Urban Financial Etiquette June 27, 2006
Want to be a socially responsible financial etiquette friend? The Urban Etiquette Handbook article, in the June 26, 2006 issue of New York Magazine has some great rules for getting along with everyone in New York. There are some personal finance related ones as well (along with my take on them):
Who pays the bill on a date?
The asker pays, unless the woman does the asking—then the man should pay. If the check’s on the table and her suitor hasn’t moved for it, a woman should allow him a one-bathroom-trip grace period. If it’s still there when she comes back, she should split the bill but is entirely free to silently ruminate about what a cheap jerk he is. (For same-sex couples, the asker really does pay.)
I’m somewhat of a traditional person, so I agree with this one. The man should always pay. However, the woman should always offer to pay, as a courtesy. Men, if a woman offers to pay, never accept her offer.
Should the wealthier half of a friendship be expected to give more-expensive gifts?
In an ideal world, no. But in the real world, yeah, pretty much. A rule of thumb: Give according to your means, not the recipient’s. If you’re the richer friend, your impoverished friends will appreciate your generosity infinitely more than a cheap trinket you purchased so as not to embarrass them. If you’re the poorer friend—and you’re worried about being outclassed—get together with other friends of lesser means to pool resources on an item of greater value. Better still, spend extra effort on a thoughtful but nevertheless affordable gift that shows you’ve actually paid attention to your friends’ most obscure tastes and interests.
I’m not sure if I agree with this one. The less wealthy friend shouldn’t expect anything from the wealthy friend. If you’re close friends, both sides will offer friendship, not tangible items, right?
How do you pick restaurants and other social activities in circles that involve widely varying incomes?

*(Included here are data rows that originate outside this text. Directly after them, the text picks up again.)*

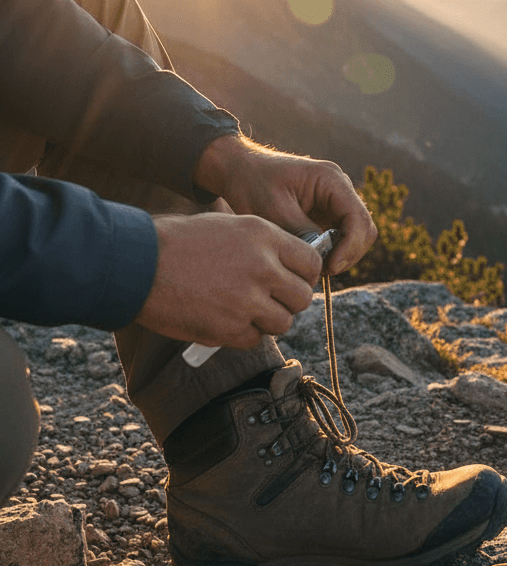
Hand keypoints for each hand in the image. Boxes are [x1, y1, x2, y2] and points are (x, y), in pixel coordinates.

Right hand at [135, 213, 321, 347]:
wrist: (136, 264)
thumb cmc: (177, 241)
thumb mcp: (228, 225)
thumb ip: (262, 245)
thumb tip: (287, 264)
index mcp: (264, 236)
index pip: (311, 263)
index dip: (303, 275)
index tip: (290, 280)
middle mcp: (263, 267)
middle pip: (302, 297)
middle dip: (288, 301)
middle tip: (268, 300)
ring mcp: (247, 299)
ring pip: (283, 322)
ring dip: (267, 321)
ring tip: (244, 311)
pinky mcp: (229, 327)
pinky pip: (255, 339)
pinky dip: (243, 335)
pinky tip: (223, 320)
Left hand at [193, 135, 376, 274]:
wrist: (241, 170)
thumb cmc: (253, 184)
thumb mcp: (274, 211)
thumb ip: (302, 233)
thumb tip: (322, 259)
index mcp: (331, 179)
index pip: (358, 218)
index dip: (351, 247)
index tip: (330, 268)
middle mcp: (341, 188)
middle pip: (364, 228)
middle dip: (348, 254)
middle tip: (322, 272)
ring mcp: (337, 200)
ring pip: (357, 235)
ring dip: (342, 254)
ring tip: (315, 268)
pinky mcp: (329, 212)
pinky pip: (343, 236)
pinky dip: (333, 251)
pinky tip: (312, 260)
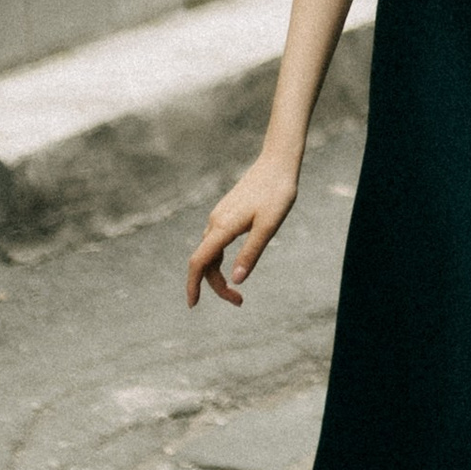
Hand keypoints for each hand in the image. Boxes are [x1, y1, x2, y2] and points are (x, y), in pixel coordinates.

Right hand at [186, 156, 298, 307]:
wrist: (277, 164)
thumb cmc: (277, 194)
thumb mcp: (268, 226)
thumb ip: (251, 252)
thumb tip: (236, 279)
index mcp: (223, 226)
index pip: (199, 262)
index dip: (193, 285)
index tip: (193, 305)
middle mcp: (216, 221)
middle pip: (204, 261)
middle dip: (215, 285)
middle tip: (239, 301)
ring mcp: (219, 216)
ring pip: (209, 253)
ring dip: (217, 274)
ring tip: (238, 292)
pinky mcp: (226, 213)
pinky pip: (215, 243)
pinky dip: (219, 260)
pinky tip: (234, 266)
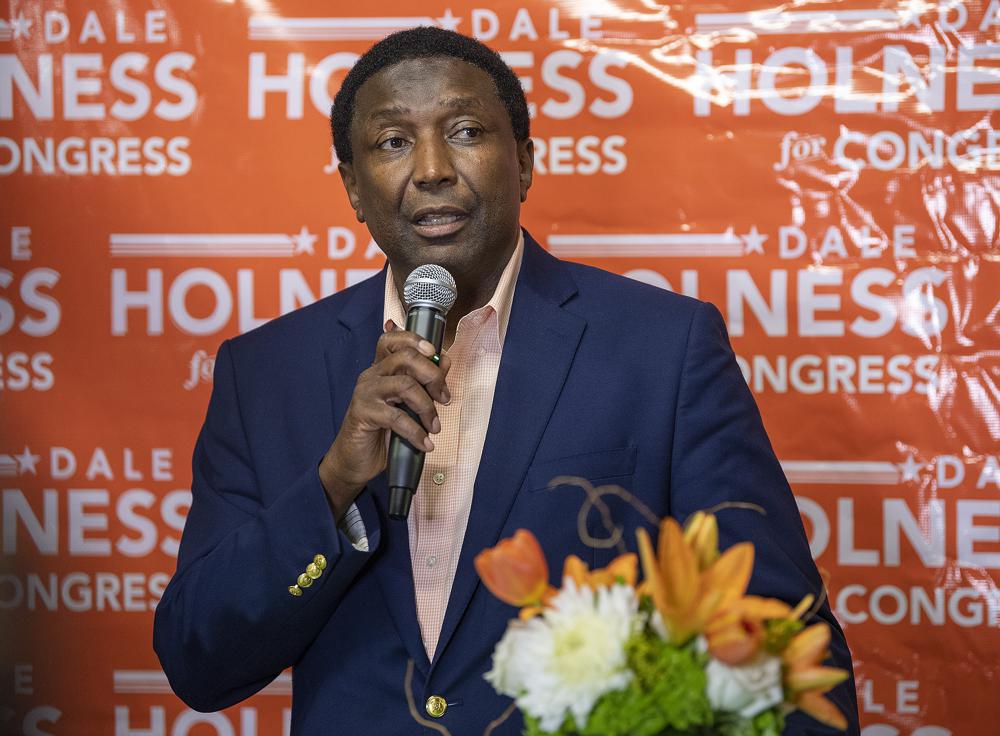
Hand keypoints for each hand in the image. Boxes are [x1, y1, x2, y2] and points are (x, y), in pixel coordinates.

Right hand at [319, 322, 451, 519]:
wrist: (355, 461)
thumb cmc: (382, 432)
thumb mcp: (408, 406)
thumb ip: (423, 383)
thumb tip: (444, 361)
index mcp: (381, 369)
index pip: (393, 339)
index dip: (415, 339)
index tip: (435, 353)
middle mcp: (371, 375)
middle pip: (406, 357)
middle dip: (433, 376)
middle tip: (444, 399)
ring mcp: (365, 393)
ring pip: (405, 385)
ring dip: (427, 408)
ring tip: (434, 427)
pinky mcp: (362, 413)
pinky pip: (397, 417)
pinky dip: (416, 432)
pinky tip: (424, 444)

Inviting the whole gang over for dinner solves some problems—the poor people won’t have to choose between missing a credit card payment or being treated, and the richer folk get a nice meal if you’re a generally decent cook. Of course, it creates an altogether new problem: In your sensitivity to everyone’s income issues, you alone wind up underwriting the entire evening. That’s fine some of the time, but for another alternative, choose an under-the-radar, inexpensive restaurant where everyone will feel cutting-edge— self-congratulatory hipsterdom knows no class boundaries.

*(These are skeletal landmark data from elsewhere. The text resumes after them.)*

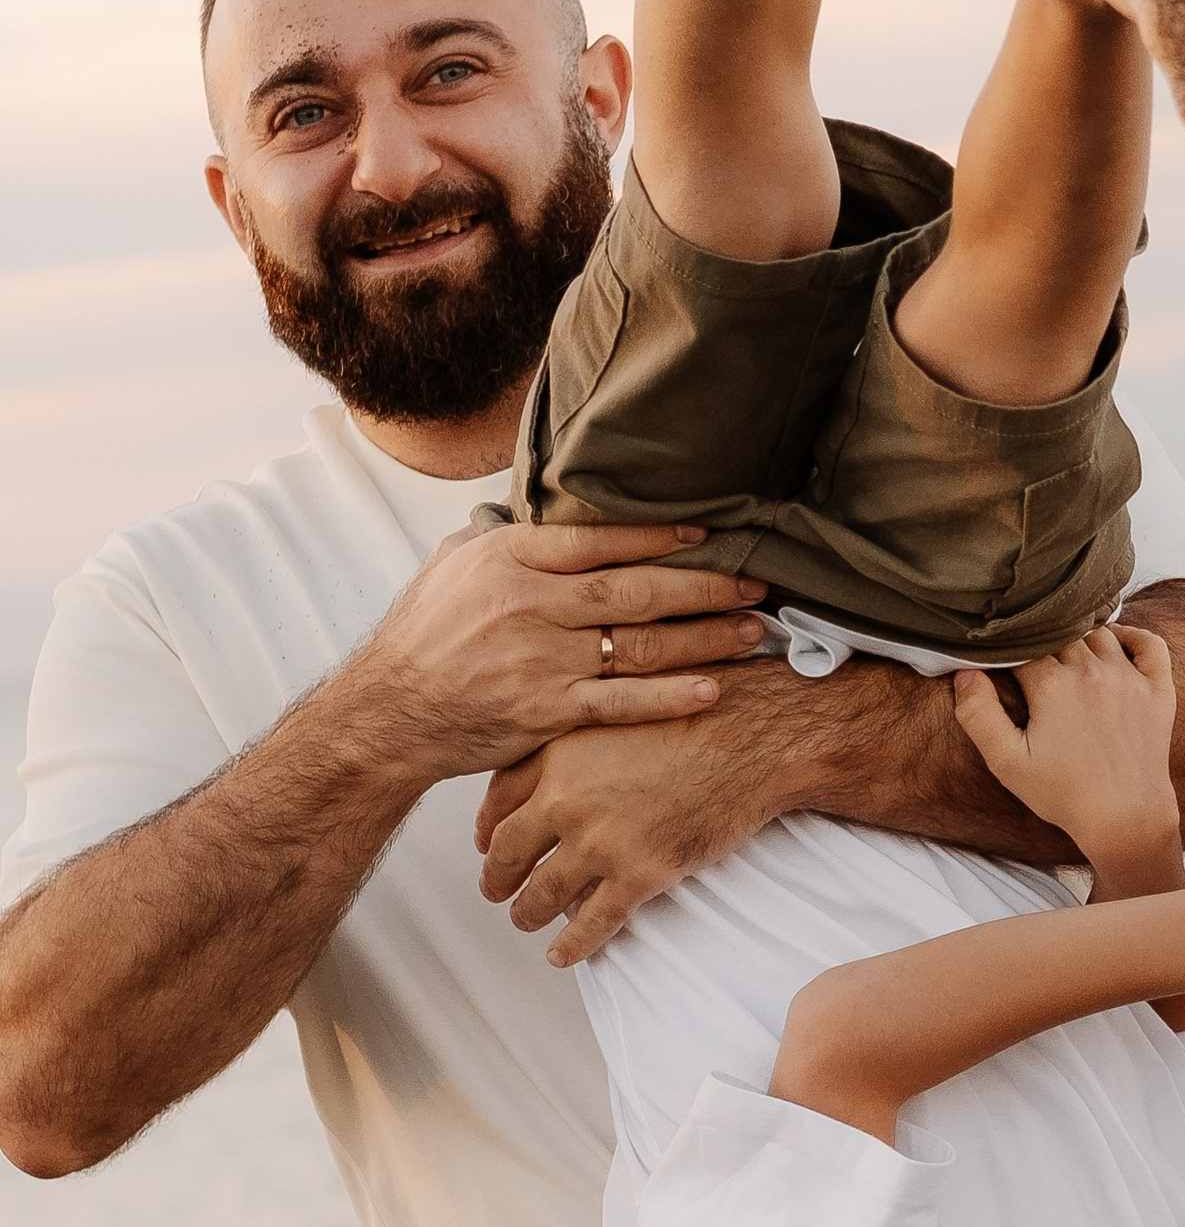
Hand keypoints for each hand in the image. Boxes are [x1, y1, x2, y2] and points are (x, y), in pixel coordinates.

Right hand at [354, 515, 770, 781]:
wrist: (388, 713)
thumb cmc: (422, 638)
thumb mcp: (452, 566)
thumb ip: (508, 541)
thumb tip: (548, 513)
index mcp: (508, 559)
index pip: (598, 539)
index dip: (658, 537)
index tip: (707, 536)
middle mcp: (529, 604)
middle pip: (635, 589)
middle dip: (704, 586)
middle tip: (754, 583)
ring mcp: (541, 660)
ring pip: (640, 644)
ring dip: (704, 638)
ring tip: (752, 630)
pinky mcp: (546, 712)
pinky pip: (622, 703)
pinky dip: (670, 697)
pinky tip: (714, 689)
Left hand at [478, 661, 842, 960]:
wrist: (756, 734)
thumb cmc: (700, 706)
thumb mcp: (622, 704)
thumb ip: (583, 732)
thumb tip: (567, 762)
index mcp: (559, 749)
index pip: (500, 796)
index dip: (488, 826)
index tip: (488, 842)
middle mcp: (567, 796)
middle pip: (509, 848)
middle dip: (496, 876)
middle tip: (494, 890)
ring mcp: (601, 839)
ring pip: (542, 892)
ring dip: (526, 913)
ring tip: (524, 921)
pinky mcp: (640, 872)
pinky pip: (593, 921)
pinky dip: (572, 944)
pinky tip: (560, 956)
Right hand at [950, 628, 1182, 886]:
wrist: (1126, 820)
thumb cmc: (1063, 795)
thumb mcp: (1007, 762)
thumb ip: (979, 714)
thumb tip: (965, 673)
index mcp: (1052, 684)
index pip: (1022, 645)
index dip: (1007, 652)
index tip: (1000, 665)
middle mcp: (1093, 671)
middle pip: (1060, 633)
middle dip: (1041, 642)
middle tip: (1033, 665)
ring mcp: (1129, 678)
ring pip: (1099, 633)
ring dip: (1080, 638)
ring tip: (1065, 656)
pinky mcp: (1158, 691)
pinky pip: (1150, 644)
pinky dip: (1133, 636)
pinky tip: (1115, 647)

I’ve been guilty of paying for my friends once in a while for no apparant reason, but it’s been a while since I’ve done that. I payed for thanking my friends for helping me move recently, that’s another story. There are plenty of affordable but hip restaurants, even in Manhattan.
What’s the best way to split the check in a group?

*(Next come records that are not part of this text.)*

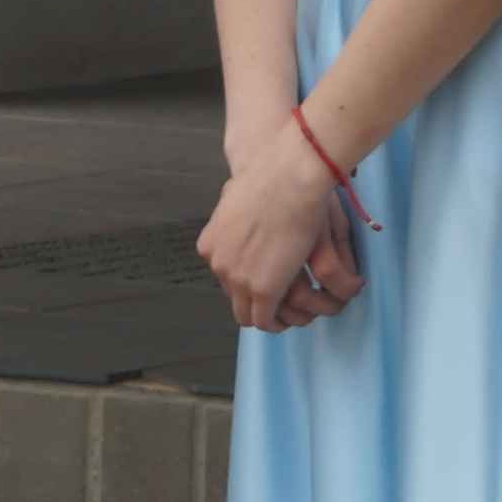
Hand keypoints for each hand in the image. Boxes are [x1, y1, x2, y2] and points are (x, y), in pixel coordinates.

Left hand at [197, 120, 365, 333]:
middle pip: (233, 296)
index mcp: (210, 246)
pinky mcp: (263, 290)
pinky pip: (265, 321)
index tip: (265, 277)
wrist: (285, 178)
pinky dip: (277, 324)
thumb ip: (231, 211)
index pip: (225, 275)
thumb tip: (231, 200)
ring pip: (246, 315)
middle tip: (279, 297)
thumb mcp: (235, 195)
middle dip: (254, 300)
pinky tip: (291, 318)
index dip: (245, 279)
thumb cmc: (270, 178)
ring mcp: (238, 280)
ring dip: (266, 316)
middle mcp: (218, 265)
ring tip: (286, 313)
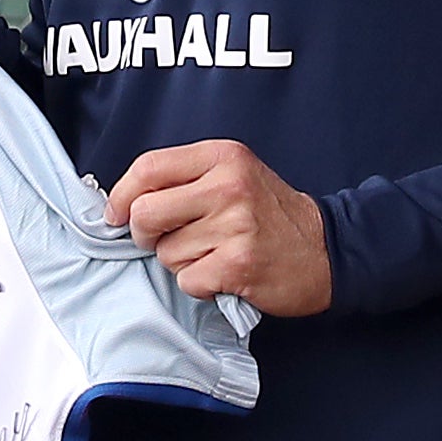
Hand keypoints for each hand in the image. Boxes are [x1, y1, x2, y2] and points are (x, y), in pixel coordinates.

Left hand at [105, 140, 331, 314]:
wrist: (327, 249)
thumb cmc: (270, 214)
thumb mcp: (233, 174)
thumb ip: (183, 179)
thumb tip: (122, 203)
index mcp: (222, 156)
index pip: (147, 167)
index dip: (120, 195)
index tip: (115, 214)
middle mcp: (228, 185)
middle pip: (145, 213)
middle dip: (145, 234)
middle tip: (167, 239)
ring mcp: (235, 225)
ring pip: (165, 253)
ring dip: (182, 262)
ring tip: (215, 253)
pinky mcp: (239, 264)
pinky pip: (188, 280)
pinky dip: (200, 284)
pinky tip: (225, 273)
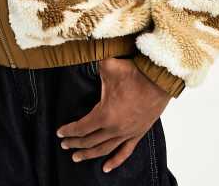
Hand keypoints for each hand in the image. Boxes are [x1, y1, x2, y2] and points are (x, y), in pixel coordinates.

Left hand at [56, 56, 171, 172]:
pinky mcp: (138, 133)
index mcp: (104, 114)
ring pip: (104, 149)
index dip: (69, 131)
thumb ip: (92, 60)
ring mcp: (127, 133)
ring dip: (89, 155)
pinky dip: (115, 161)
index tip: (60, 133)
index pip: (81, 127)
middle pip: (90, 141)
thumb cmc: (133, 72)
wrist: (159, 79)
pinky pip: (125, 152)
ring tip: (77, 158)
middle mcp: (114, 128)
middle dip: (75, 144)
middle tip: (65, 145)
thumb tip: (80, 50)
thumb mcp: (108, 65)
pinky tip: (105, 168)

At a group meal, an equal split should be the baseline expectation: It falls to those who ordered more-expensive dishes to offer to pay more, not to others to pay less. Failure to partake in the appetizers or the wine can be cited as a reason to cut one’s contribution only if there was some socially sanctioned reason for declining (veganism, Islam, pregnancy). If you just got the soup and you don’t think that’s fair, well, think about whether it’s “fair†to make your friends eat dinner with a buzz-killing cheapskate.
This one’s a pet peeve of mine. I’ve witnessed too many times when a friend of a friend joins in a dinner and leaves less than they owe. On top of that, they duck out early hoping that no one will notice! If you’re among friends, it’s ok to do that as long as you acknowledege that you’re short $10 or something. My philosophy is that it eventually evens out among friends.
So do you have any other financial etiquette rules? Do you agree with the NY Mag’s etiquette rules?
Source:
The Urban Etiquette Handbook, from New York Magazine
- Posted in : Money and Relationship
- Author : Kyle
Comments»
Commenting on the last item, my personal feeling in splitting a check is if everyone order roughly the same items (ie drinks, app, dinner, and desert), the best way to do it is to just split the check evenly across the board as well. It is truly the simplest and easiest way to do it! Nothing kills a good conversation or story with whipping out the calculators and adding each individual item! Whether you are paying a little more or a little less, with friends, everything comes out in the wash!